I regularly help people develop personal techniques to be calm while handling their reactive dogs, and I coach leash handling and body posture that further contribute to calm communication. I would often initially have better results with reactive dogs than their owners did, simply because I was more relaxed than the owner. I wasn’t too worried about my skills handling my own dog. But now, as my own “coach,” I discovered a huge improvement thanks to a mental exercise that I didn’t know I was missing! Since I didn’t worry about my muzzled dog injuring anyone, my brain allowed small muscles in my body to relax – muscles I hadn’t even been aware were tense. Maybe I even reduced my own production of cortisol, a primary hormone produced in response to stress.

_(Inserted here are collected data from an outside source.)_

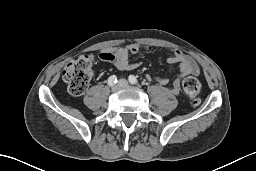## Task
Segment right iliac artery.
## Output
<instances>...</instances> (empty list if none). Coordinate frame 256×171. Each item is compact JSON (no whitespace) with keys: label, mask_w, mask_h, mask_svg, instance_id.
<instances>
[{"label":"right iliac artery","mask_w":256,"mask_h":171,"mask_svg":"<svg viewBox=\"0 0 256 171\" xmlns=\"http://www.w3.org/2000/svg\"><path fill=\"white\" fill-rule=\"evenodd\" d=\"M117 83V77L115 75H112L108 78V85L112 86Z\"/></svg>","instance_id":"1"}]
</instances>
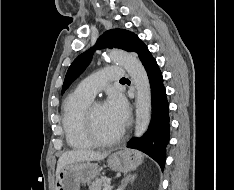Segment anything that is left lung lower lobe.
I'll use <instances>...</instances> for the list:
<instances>
[{
    "label": "left lung lower lobe",
    "mask_w": 234,
    "mask_h": 190,
    "mask_svg": "<svg viewBox=\"0 0 234 190\" xmlns=\"http://www.w3.org/2000/svg\"><path fill=\"white\" fill-rule=\"evenodd\" d=\"M136 53L149 78L152 94V117L149 128L143 137L133 138L127 144V147L146 153L163 170L166 159V146L170 137L169 108L163 77L155 58L146 45H143Z\"/></svg>",
    "instance_id": "left-lung-lower-lobe-1"
}]
</instances>
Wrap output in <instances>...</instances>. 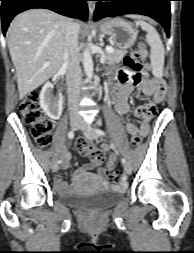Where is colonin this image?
I'll return each instance as SVG.
<instances>
[{
	"instance_id": "colon-1",
	"label": "colon",
	"mask_w": 194,
	"mask_h": 253,
	"mask_svg": "<svg viewBox=\"0 0 194 253\" xmlns=\"http://www.w3.org/2000/svg\"><path fill=\"white\" fill-rule=\"evenodd\" d=\"M147 56V49L144 44H141L137 50L132 52L124 60L126 69L130 70L135 74H141L144 68V60ZM144 58V59H143ZM154 107H146L141 109L139 112L144 113H155ZM20 111L25 124L30 129L32 136L41 148H46L51 140V133L53 129L52 122L44 115L40 104L39 95L36 92L27 94L21 101ZM141 137L138 134L131 136V144L136 147L140 144ZM77 149L79 153L83 155H90L91 162L94 166H100L104 161V154L102 151L96 149L93 144L89 141L80 140L77 143ZM109 180L113 183H120L123 180V175L119 170L112 171L109 174Z\"/></svg>"
}]
</instances>
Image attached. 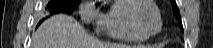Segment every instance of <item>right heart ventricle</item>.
I'll use <instances>...</instances> for the list:
<instances>
[{"label": "right heart ventricle", "mask_w": 213, "mask_h": 48, "mask_svg": "<svg viewBox=\"0 0 213 48\" xmlns=\"http://www.w3.org/2000/svg\"><path fill=\"white\" fill-rule=\"evenodd\" d=\"M130 0H117L101 15L99 29L110 38L123 42H142L146 38L136 35L124 19V8Z\"/></svg>", "instance_id": "e07e8e85"}]
</instances>
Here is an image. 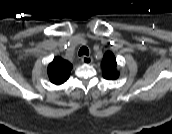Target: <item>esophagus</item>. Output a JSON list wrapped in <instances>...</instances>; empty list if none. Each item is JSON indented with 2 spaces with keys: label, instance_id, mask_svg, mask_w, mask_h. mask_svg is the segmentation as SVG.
<instances>
[{
  "label": "esophagus",
  "instance_id": "34e87169",
  "mask_svg": "<svg viewBox=\"0 0 172 134\" xmlns=\"http://www.w3.org/2000/svg\"><path fill=\"white\" fill-rule=\"evenodd\" d=\"M81 61L84 64H91L93 62V58L91 56L84 55V56H82Z\"/></svg>",
  "mask_w": 172,
  "mask_h": 134
}]
</instances>
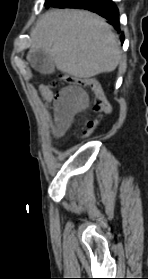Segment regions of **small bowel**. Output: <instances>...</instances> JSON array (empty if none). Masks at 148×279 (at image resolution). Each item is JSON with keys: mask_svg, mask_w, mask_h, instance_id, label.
<instances>
[{"mask_svg": "<svg viewBox=\"0 0 148 279\" xmlns=\"http://www.w3.org/2000/svg\"><path fill=\"white\" fill-rule=\"evenodd\" d=\"M87 103V94L81 87L71 85L62 87L52 102L54 110L53 136H62L70 127L74 117L86 108Z\"/></svg>", "mask_w": 148, "mask_h": 279, "instance_id": "c3829d8e", "label": "small bowel"}]
</instances>
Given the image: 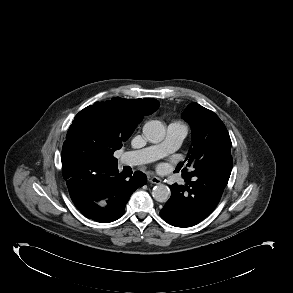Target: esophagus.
<instances>
[{
    "instance_id": "1",
    "label": "esophagus",
    "mask_w": 293,
    "mask_h": 293,
    "mask_svg": "<svg viewBox=\"0 0 293 293\" xmlns=\"http://www.w3.org/2000/svg\"><path fill=\"white\" fill-rule=\"evenodd\" d=\"M148 181L153 184H160L161 179L155 176H148Z\"/></svg>"
}]
</instances>
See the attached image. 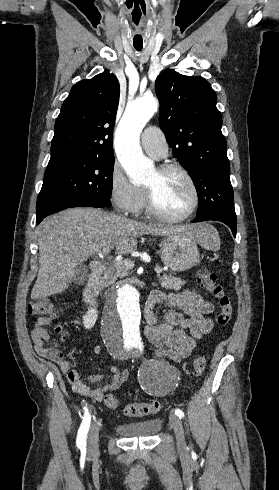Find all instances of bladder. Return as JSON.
Segmentation results:
<instances>
[{
    "label": "bladder",
    "instance_id": "bladder-1",
    "mask_svg": "<svg viewBox=\"0 0 279 490\" xmlns=\"http://www.w3.org/2000/svg\"><path fill=\"white\" fill-rule=\"evenodd\" d=\"M162 427V420L155 417L150 420L134 422H117L114 430L118 431L122 437L138 438L153 437Z\"/></svg>",
    "mask_w": 279,
    "mask_h": 490
}]
</instances>
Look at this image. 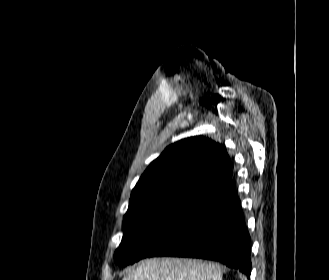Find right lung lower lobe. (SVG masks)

How did I notice this? Well, my dog told me. Dogs are incredible observers of human body language, and Oliver could detect a difference. If I was a bit stressed, it probably caused him to think that there might be something worth being a bit stressed about. By regularly wearing a muzzle, going outside became less stressful for both of us, and we enjoyed our time together more. Of course, I still prioritized proactively responding to our environment, but my subconscious (or conscious!) worry was greatly reduced.

Now, this isn’t exactly new. Most trainers will tell you that owners are always more emotional when handling their own dogs. Often, owners can swap dogs in a reactive dog class, and the dogs all seem to behave better! Maybe you feel like you personally aren’t emotional – but you have a mental preparation to use a leash pull to keep your dog away from trouble. The simple act of planning this strategy in the secondary motor cortex likely causes a skeletal-muscular preparation and – you got it – an increase in tension in your body.

So, I challenge you to “hack” your brain and take my Two Week Muzzle Challenge. Even if you think you’re not the type of person who needs it – you’re cool as a cucumber. Even if you think your dog doesn’t really need to wear one.

First, spend the time to properly desensitize and train your dog to wearing the muzzle. Then, use it every time you go out in public, for two weeks in a row. Consider keeping a short journal of your dog’s behavior and your emotions. Give this a try for two weeks and you might be pleasantly surprised with the results. Even armed with my professional skills, I think that this simple mental trick helped me to guide Oliver and improved his progress. And now, I am so thankful to share many experiences with him – taking the train, relaxing at the park, having dessert at the coffee shop – stress free for both of us.

– The Muzzle Up! Project promotes safety and education on muzzles and dog behavior and aims to reduce the stigma associated with dogs who have to wear them.